A lot of people are like that. My mom's supposed best friend(long story) is. R will come over and stay for hours talking about her problems, but the second my mom says anything about her own, R suddenly has to leave. My friend A always complains about her minor problems. One time my friend S admitted that her father has hit her a lot over the years and my friend A said "Oh yeah? Well my mom sent me to my room and wouldn't let me out. But then my dad came over and snuck me out and shared his chips with me." Drama queen much? Most people just don't want to hear it these days. I don't often talk about my problems because everyone thinks theirs are worse, or they just don't want to hear it. Even though I'll be their open ear and crying shoulder and they know it.

Codette 12-29-2009 04:50 PM

Have you told him that it's hurting you? Does he know how much you would really like his opinon?

I grew up surrounded by guys (my older sisters friends, and my older brother and his friends). They don't take hints well.

Guys need constant attention and I hate to phrase it like this but 'training'. If he's ever had a girlfriend before you need to break him of habits you can't stand, and instruct him on better ones to replace it. (ie. Tony used to crack his neck. I hate it when people do that, so I started giving him neck massages. No more cracking.)

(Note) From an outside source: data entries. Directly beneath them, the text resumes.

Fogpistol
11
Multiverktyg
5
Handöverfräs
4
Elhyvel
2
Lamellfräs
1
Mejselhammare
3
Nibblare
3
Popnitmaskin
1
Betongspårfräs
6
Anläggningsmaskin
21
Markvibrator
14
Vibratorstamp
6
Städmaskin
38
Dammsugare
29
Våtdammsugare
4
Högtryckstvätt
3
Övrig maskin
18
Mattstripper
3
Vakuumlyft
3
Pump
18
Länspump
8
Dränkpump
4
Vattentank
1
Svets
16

Tell your boy that you need encouragement, that you need his support. He should be listening to you just as much as you listen to him!

Otherwise, I'm sorry to say, he's probably not worth it, if he can't make you happy. No matter what make sure you're always happy.

And remember, the fastest way to a guys heart is through his stomach, that way you don't have to deal with that pesky ribcage. ^.^

Rain:] 12-29-2009 11:01 PM

@Syra: She said it's a long distance relationship. >_<

@Derrick: You have a point. All guys really care about is themselves, except for the really nice ones or the ones with the small "Woo-Hoo."